Versicherte immer stärker einseitig belastet
Der Sozialverband Deutschland monierte, die eigentliche Frage einer langfristig stabilen und gerechten Finanzierung der GKV sei bisher nicht im Sinne der Versicherten angegangen worden. Stattdessen seien Leistungen ausgegliedert, gekürzt und die Versicherten immer stärker einseitig belastet worden. Künftig sollten alle Bürger entsprechend ihrer Leistungsfähigkeit an der solidarischen Finanzierung der Kranken- und Pflegeversicherung beteiligt werden.

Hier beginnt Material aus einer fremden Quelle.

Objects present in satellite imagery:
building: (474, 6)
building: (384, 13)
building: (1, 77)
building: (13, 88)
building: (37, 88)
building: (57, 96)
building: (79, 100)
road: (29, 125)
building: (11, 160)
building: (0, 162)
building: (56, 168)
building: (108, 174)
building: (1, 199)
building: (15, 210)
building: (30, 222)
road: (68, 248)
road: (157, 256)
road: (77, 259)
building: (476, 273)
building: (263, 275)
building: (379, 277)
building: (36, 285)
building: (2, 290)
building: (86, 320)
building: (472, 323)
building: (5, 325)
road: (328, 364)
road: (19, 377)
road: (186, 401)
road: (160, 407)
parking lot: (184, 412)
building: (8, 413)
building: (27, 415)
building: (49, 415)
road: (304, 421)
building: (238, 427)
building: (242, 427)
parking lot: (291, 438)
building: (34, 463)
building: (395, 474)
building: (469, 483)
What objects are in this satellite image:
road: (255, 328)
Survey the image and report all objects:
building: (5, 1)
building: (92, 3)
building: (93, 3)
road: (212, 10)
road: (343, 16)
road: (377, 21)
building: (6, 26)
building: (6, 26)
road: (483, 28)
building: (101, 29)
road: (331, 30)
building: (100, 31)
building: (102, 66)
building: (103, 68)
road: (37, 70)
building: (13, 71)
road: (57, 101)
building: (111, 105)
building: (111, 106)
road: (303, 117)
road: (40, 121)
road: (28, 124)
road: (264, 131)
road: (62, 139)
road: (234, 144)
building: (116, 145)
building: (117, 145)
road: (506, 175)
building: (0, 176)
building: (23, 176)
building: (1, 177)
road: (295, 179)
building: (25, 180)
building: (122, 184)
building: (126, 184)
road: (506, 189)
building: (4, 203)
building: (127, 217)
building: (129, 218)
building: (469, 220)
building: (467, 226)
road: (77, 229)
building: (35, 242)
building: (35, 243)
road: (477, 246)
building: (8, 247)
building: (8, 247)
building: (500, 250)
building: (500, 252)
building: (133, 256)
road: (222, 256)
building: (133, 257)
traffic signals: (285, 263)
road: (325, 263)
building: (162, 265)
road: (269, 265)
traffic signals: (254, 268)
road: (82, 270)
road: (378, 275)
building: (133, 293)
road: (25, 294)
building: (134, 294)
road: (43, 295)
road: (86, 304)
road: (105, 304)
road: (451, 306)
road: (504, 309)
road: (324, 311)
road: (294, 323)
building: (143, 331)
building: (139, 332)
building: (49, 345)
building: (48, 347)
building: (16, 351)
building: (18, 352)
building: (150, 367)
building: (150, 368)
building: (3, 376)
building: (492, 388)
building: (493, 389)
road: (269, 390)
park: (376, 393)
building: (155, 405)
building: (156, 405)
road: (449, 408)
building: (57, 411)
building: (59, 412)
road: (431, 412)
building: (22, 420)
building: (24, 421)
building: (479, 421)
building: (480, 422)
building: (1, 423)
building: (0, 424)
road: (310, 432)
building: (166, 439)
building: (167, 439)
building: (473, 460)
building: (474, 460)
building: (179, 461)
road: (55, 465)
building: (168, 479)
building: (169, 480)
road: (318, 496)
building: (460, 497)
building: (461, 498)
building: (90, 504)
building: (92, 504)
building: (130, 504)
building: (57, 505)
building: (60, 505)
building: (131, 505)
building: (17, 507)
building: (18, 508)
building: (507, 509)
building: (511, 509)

Der GKV-Spitzenverband wollte sich zur Systemfrage nicht grundsätzlich positionieren, vermerkte aber kritisch, dass bei einigen gesetzlichen Neuregelungen der Infrastruktur und Versorgungsstruktur die PKV auf Kosten der GKV profitiert habe. So sei etwa die PKV am Strukturfonds zur Reform der Krankenhauslandschaft nicht beteiligt, obwohl ihr gleichermaßen der Abbau von Überkapazitäten nütze.